Bernard Noël: 25/10/12
"Toujours, toujours saisi par : "Que reste-t-il de ce qu'on a cru quand on ne croit plus? Ou que reste-t-il de ce qu'on n'a pas cru quand on croit?" Saisi pour la raison que ces deux questions ne s'équilibrent pas plus qu'elles ne se renvoient. Entre les deux, un espace baille, un peu, une attente. il me semble que ces "cru" et "croit" demeurent relatifs à une foi, et religieuse. Qu'en est-il du politique ou de la simple relation? l'alternative alors n'est pas si claire ni tranchée. dans ces questions, le cru et le croit représentent un absolu. les engagements humains sont nuancés, ne relèvent pas du tout ou du rien, n'en relèvent pas seulement. bref, si je cherche une issue qui ne soit pas entre deux (conscient que ce serait péjoratif) mais en deça. dans la formule de Chestov :"La transformation des convctions", il y a indiqué un mouvement et non un arrêt. Je vois un Janus tournant et refuse cette image. Sauf que la tête assure l'unité des deux visages.
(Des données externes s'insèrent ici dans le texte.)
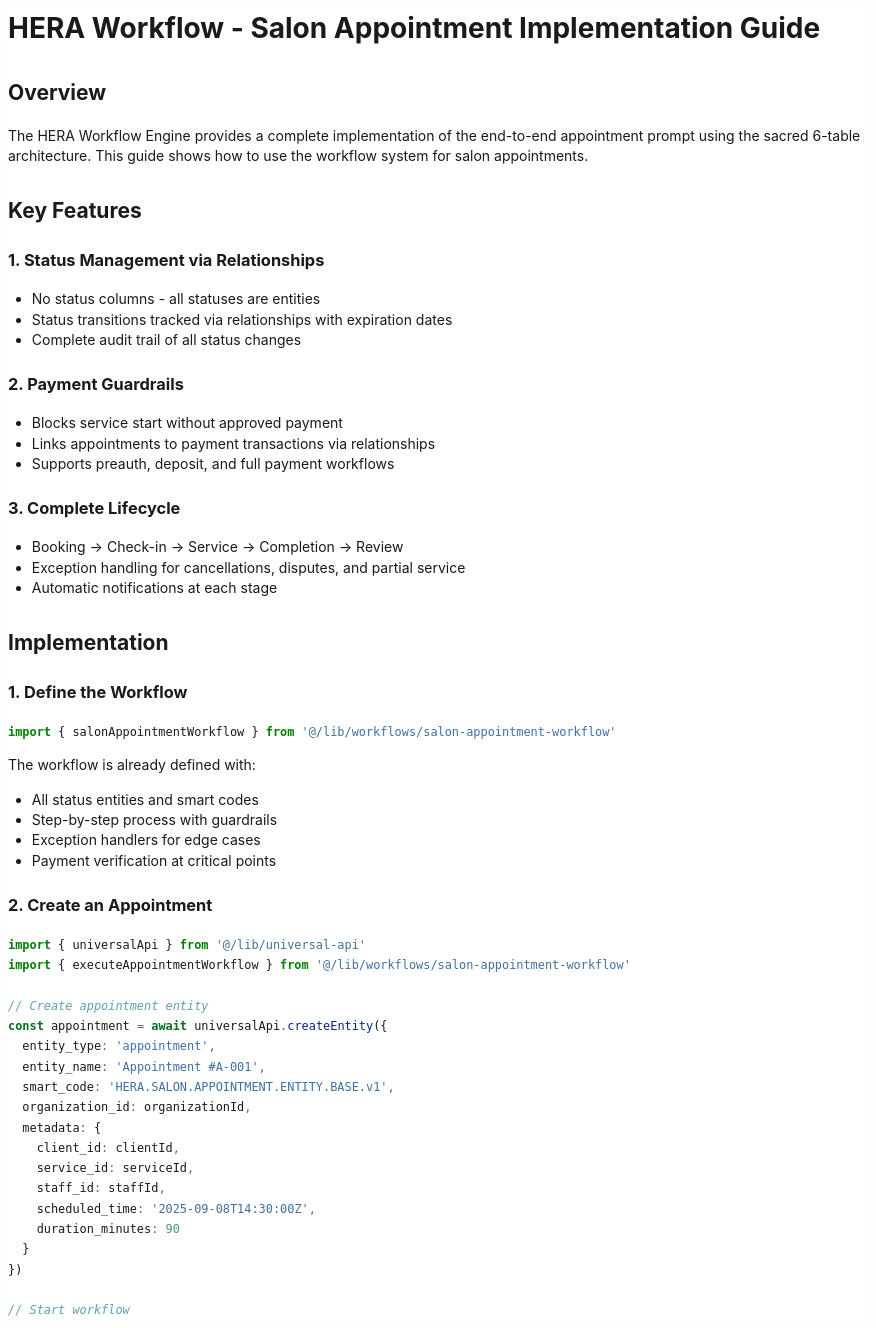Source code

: # HERA Workflow - Salon Appointment Implementation Guide

## Overview

The HERA Workflow Engine provides a complete implementation of the end-to-end appointment prompt using the sacred 6-table architecture. This guide shows how to use the workflow system for salon appointments.

## Key Features

### 1. Status Management via Relationships
- No status columns - all statuses are entities
- Status transitions tracked via relationships with expiration dates
- Complete audit trail of all status changes

### 2. Payment Guardrails
- Blocks service start without approved payment
- Links appointments to payment transactions via relationships
- Supports preauth, deposit, and full payment workflows

### 3. Complete Lifecycle
- Booking → Check-in → Service → Completion → Review
- Exception handling for cancellations, disputes, and partial service
- Automatic notifications at each stage

## Implementation

### 1. Define the Workflow

```typescript
import { salonAppointmentWorkflow } from '@/lib/workflows/salon-appointment-workflow'
```

The workflow is already defined with:
- All status entities and smart codes
- Step-by-step process with guardrails
- Exception handlers for edge cases
- Payment verification at critical points

### 2. Create an Appointment

```typescript
import { universalApi } from '@/lib/universal-api'
import { executeAppointmentWorkflow } from '@/lib/workflows/salon-appointment-workflow'

// Create appointment entity
const appointment = await universalApi.createEntity({
  entity_type: 'appointment',
  entity_name: 'Appointment #A-001',
  smart_code: 'HERA.SALON.APPOINTMENT.ENTITY.BASE.v1',
  organization_id: organizationId,
  metadata: {
    client_id: clientId,
    service_id: serviceId,
    staff_id: staffId,
    scheduled_time: '2025-09-08T14:30:00Z',
    duration_minutes: 90
  }
})

// Start workflow
```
Et là peut-être est la question car c'est le même qui croit et ne croit plus. Non, cela m'embrouille. Il y a dans chaque foi, dans chaque croyance, un autre, et il ouvre un passage vers un avatar positif de la croyance devenue négative. Tout change et cependant tout continue...Suis-je tout bêtement en train de me heurter à mon incapacité de concevoir ce que je désire projeter? Tu parles justement de "salut" pour l'un (celui qui croit) et de "délivrance" (pour celui qui ne croit plus). J'ai toujours cherché à me délivrer du salut et suis sans doute toujours égaré sur le chemin sans chemin -pardonne ma confusion."
Michel Surya: 31/10/12
"Tu as raison, c'est le même qui a cru et qui croit; la séparation n'est donc pas étanche; de là le caractère de Janus que tu es tenté de conférer à cette figure; et qui ne te satisfait pas; je le comprends, moi non plus. Il entre là-dedans beaucoup trop d'absolu encore: dans le cru, dans le croire, et encore: dans le passage de l'un à l'autre. Et c'est mon problème sans doute autant sinon plus que celui de Chestov lui-même (pour quoi je te disais une fois que je "romançais" sa figure, comme celle de Bataille peut-être, aussi bien. La politique, même absolu pour moi "aprè", que Dieu "avant"; mais avant et après ne sont pas si distincts qu'ils ne se confondent pas souvent. Même chose de l'art, de l'amour, ou de la révolution. Pourquoi je parle de la politique en des termes péjoratifs? Parce que la révolution seule de l'absolu de la politique, ou la politique en tant qu'absolu. Illusoire, cela va de soi, et parce qu'illusoire et parce qu'absolue (nécessairement) sanglante. "Chemin sans chemin" dis-tu pour finir en une formule pour une fois blanchotienne. Oui, et le seul possible cependant, quand bien même il n'exalte pas, jamais, qu'il est le patient apprentissage d'un accommodement avec le réel, avec sa désillusion. j'ai beau écrire en ce sens, je n'en montre pas moins dans tout ce que j'écris de la nostalgie pour le contraire. Déchirement."